About this exercise: Please restate verbatim the lines that open the listing below, ending with the line in which "Document page, 1241x1754 pixels." occurs.

--- The data ---

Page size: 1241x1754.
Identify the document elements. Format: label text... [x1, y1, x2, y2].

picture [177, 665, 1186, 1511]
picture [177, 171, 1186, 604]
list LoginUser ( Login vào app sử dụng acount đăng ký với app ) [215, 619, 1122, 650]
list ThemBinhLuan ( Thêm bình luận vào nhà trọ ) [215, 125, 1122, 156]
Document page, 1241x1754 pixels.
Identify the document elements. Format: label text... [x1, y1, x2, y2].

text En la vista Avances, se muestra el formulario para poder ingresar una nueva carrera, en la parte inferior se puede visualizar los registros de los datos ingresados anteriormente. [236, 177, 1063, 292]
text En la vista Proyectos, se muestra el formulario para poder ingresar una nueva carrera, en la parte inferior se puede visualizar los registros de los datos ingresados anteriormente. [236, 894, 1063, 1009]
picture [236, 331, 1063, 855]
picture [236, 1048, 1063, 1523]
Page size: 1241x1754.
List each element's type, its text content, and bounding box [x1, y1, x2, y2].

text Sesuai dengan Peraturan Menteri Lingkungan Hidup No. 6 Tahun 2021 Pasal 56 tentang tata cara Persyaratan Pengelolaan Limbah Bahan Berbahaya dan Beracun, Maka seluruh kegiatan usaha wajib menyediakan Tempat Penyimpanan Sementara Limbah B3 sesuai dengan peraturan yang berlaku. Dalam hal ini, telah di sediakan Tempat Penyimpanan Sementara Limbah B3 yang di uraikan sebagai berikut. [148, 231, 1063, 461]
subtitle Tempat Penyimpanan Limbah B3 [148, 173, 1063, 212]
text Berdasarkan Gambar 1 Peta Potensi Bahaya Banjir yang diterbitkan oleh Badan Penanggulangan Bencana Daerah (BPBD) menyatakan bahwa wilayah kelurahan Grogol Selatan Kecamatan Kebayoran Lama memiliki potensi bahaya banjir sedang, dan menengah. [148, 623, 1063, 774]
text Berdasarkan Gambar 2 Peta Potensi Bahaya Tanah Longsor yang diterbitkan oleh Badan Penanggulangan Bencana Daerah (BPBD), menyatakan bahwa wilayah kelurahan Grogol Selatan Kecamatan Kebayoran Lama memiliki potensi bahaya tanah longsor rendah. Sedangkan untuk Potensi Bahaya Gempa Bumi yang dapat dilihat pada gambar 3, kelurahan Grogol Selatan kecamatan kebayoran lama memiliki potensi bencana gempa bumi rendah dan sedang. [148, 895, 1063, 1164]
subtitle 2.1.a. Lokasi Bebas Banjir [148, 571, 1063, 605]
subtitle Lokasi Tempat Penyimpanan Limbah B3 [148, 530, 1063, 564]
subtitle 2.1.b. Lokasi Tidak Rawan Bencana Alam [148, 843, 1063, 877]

---

Result of this exercise:
Page size: 1241x1754.
Identify the document elements. Format: label text... [x1, y1, x2, y2].

picture [177, 665, 1186, 1511]
picture [177, 171, 1186, 604]
list LoginUser ( Login vào app sử dụng acount đăng ký với app ) [215, 619, 1122, 650]
list ThemBinhLuan ( Thêm bình luận vào nhà trọ ) [215, 125, 1122, 156]
Document page, 1241x1754 pixels.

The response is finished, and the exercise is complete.